- _WORK ORDER_:
Express the lines between the line holding "Can you describe" and the line holding "0.050437, 0.996885, 0.124938]]", inclusive, as a numbered list, omitting any blank lines.

- _SOURCE DATA_:
++++++++++++++++++++

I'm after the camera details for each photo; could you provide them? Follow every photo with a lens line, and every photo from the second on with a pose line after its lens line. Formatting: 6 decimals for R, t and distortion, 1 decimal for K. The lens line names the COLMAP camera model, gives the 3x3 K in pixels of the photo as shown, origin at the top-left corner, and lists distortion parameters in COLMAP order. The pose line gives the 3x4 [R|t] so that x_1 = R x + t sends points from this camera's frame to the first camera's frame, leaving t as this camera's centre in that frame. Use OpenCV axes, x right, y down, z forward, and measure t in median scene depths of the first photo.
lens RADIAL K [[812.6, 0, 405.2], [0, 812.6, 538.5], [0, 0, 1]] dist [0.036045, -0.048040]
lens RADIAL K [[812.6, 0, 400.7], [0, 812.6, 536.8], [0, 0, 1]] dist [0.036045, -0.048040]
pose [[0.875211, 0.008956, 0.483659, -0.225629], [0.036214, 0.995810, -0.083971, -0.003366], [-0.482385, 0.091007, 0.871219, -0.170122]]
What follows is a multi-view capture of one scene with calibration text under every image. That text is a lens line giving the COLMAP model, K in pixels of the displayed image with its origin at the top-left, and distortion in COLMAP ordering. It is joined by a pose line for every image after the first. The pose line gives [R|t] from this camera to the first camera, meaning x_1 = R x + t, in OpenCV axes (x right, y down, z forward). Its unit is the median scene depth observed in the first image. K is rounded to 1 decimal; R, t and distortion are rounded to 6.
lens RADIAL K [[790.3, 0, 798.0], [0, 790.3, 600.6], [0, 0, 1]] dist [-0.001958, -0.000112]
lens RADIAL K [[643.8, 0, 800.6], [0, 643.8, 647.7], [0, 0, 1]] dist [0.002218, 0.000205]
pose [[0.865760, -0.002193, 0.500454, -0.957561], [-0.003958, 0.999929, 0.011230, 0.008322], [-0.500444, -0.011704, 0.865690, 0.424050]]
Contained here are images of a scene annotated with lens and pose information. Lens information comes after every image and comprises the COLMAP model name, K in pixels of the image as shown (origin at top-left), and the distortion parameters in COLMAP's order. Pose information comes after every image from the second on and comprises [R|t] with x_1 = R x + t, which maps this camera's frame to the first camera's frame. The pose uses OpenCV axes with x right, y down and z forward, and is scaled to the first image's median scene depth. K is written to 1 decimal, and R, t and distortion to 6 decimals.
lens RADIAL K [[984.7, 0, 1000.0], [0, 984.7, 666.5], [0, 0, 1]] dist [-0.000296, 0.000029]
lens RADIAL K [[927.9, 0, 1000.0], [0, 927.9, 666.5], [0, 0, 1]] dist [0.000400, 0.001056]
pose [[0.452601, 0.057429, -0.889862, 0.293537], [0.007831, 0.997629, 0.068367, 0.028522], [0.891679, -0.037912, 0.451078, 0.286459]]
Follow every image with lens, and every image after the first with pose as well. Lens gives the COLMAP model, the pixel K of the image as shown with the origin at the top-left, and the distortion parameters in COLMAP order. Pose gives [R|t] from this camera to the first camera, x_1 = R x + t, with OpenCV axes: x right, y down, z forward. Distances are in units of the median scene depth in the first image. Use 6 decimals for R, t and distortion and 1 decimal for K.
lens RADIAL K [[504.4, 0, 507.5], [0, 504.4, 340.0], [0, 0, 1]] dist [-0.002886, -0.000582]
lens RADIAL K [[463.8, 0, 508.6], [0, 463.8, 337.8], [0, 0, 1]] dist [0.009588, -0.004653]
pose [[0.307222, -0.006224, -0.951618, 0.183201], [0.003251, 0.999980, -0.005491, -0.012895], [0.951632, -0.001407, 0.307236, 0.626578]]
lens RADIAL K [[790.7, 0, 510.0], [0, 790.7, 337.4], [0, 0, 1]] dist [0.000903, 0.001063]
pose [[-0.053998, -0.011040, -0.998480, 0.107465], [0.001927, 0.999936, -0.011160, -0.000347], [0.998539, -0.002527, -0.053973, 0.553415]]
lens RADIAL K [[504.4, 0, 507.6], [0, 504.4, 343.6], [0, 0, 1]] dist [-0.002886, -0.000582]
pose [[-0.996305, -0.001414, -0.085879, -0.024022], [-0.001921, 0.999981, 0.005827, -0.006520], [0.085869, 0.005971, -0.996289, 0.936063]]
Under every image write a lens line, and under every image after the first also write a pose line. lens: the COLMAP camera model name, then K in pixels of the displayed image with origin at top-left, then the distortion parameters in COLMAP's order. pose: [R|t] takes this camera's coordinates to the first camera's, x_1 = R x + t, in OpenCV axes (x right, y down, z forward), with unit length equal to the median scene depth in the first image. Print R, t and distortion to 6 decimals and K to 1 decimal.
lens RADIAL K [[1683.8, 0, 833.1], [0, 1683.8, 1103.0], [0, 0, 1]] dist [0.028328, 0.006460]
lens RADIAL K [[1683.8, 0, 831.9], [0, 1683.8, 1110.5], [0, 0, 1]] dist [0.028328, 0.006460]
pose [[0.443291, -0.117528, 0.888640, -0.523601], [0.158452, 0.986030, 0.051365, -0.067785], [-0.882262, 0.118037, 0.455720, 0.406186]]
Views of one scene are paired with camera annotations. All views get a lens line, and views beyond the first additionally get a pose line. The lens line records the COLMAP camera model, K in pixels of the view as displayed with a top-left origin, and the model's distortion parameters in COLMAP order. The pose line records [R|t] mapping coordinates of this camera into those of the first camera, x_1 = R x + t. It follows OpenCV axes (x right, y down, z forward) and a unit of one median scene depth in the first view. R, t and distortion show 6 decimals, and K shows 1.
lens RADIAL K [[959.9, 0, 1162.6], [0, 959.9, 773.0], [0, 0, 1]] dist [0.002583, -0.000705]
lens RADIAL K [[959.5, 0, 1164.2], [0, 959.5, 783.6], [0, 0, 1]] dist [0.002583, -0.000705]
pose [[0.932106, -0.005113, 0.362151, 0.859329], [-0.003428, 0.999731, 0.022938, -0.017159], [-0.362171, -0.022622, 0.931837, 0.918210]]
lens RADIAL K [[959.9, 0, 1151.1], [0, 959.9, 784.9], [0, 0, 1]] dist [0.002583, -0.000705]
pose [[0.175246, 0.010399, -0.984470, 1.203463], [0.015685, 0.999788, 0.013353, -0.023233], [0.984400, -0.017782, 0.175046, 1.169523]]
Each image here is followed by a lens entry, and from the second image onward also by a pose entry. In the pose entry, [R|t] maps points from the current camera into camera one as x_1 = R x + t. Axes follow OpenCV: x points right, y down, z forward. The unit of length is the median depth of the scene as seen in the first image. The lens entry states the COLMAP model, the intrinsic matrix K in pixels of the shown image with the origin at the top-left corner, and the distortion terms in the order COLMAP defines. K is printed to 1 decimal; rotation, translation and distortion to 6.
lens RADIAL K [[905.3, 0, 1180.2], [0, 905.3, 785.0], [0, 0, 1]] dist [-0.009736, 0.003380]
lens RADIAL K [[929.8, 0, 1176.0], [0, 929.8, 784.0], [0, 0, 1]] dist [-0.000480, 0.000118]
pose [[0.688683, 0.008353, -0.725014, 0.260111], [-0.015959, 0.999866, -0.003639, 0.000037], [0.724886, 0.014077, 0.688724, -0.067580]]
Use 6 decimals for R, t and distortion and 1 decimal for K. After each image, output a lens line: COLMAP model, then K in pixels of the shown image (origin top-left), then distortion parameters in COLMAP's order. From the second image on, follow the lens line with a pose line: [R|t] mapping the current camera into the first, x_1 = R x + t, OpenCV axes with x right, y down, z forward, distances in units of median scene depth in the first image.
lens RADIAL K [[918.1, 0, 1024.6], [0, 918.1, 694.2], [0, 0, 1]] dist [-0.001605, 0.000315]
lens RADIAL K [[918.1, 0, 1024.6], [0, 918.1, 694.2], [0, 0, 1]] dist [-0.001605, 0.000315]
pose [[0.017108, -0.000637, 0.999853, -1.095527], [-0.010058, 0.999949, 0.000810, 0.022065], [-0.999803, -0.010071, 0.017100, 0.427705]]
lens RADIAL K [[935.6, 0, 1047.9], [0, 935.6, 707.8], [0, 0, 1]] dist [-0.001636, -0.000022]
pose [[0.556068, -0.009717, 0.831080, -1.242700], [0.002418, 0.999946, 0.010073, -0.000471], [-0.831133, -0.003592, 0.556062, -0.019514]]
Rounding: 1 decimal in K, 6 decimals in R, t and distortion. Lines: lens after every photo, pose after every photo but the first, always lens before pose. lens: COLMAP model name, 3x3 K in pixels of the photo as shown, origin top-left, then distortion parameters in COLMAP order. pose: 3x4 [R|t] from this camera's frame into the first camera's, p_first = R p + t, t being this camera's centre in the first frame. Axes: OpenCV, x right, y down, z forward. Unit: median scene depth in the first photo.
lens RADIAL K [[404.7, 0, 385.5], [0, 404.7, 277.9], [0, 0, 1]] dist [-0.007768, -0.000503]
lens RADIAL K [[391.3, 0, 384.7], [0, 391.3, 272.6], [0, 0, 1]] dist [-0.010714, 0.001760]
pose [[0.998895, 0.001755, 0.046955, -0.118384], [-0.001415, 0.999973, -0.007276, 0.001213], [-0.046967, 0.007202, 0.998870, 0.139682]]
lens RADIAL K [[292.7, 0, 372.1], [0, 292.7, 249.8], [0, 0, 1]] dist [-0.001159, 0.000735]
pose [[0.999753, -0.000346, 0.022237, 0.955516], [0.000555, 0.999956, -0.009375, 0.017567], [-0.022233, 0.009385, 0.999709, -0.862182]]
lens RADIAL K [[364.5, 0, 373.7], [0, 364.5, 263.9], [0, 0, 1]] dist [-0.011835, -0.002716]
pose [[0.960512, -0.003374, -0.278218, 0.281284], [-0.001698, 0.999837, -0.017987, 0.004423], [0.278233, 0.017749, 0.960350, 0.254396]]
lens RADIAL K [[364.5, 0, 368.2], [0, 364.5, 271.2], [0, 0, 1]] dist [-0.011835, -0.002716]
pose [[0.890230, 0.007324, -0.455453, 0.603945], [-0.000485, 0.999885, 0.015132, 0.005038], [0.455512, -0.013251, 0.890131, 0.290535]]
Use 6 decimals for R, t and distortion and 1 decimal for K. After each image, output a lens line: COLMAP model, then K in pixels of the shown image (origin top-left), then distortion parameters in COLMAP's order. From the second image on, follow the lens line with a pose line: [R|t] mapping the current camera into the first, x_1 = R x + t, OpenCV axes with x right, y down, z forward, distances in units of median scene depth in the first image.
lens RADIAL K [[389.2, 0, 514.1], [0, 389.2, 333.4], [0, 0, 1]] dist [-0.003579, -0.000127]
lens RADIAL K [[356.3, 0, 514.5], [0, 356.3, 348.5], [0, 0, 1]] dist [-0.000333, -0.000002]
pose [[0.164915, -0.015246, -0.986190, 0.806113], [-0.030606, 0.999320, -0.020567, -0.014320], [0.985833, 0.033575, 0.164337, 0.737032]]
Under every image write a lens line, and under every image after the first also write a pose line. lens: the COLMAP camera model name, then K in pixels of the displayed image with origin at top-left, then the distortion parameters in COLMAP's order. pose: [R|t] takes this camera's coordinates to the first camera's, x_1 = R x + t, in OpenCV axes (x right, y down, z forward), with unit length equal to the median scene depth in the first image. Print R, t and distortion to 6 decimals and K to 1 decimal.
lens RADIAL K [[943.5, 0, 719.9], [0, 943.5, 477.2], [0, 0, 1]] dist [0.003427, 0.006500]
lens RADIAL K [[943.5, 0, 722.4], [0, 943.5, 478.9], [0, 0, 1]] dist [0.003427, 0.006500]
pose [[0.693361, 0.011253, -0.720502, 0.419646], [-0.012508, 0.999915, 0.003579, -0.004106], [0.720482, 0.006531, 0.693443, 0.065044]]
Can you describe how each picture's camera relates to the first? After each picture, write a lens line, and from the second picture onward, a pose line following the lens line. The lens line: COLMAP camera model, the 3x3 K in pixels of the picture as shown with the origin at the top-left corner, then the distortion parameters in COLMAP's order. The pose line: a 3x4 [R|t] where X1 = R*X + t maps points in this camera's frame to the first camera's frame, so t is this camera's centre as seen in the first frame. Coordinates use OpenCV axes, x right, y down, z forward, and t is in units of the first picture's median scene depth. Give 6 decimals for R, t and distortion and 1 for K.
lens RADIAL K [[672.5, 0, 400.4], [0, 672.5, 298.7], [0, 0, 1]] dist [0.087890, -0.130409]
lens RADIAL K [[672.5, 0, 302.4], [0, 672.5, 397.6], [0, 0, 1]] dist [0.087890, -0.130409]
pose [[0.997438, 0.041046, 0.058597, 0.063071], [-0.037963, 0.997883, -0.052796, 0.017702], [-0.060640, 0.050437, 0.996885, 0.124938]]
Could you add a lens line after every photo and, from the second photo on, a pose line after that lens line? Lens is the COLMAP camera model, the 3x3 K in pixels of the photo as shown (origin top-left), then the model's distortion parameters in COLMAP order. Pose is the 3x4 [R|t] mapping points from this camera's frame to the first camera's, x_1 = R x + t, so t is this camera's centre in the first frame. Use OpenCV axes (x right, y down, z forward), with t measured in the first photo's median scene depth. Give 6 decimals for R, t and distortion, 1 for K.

++++++++++++++++++++

- _RESPONSE TO THE TASK_:
1. Can you describe how each picture's camera relates to the first? After each picture, write a lens line, and from the second picture onward, a pose line following the lens line. The lens line: COLMAP camera model, the 3x3 K in pixels of the picture as shown with the origin at the top-left corner, then the distortion parameters in COLMAP's order. The pose line: a 3x4 [R|t] where X1 = R*X + t maps points in this camera's frame to the first camera's frame, so t is this camera's centre as seen in the first frame. Coordinates use OpenCV axes, x right, y down, z forward, and t is in units of the first picture's median scene depth. Give 6 decimals for R, t and distortion and 1 for K.
2. lens RADIAL K [[672.5, 0, 400.4], [0, 672.5, 298.7], [0, 0, 1]] dist [0.087890, -0.130409]
3. lens RADIAL K [[672.5, 0, 302.4], [0, 672.5, 397.6], [0, 0, 1]] dist [0.087890, -0.130409]
4. pose [[0.997438, 0.041046, 0.058597, 0.063071], [-0.037963, 0.997883, -0.052796, 0.017702], [-0.060640, 0.050437, 0.996885, 0.124938]]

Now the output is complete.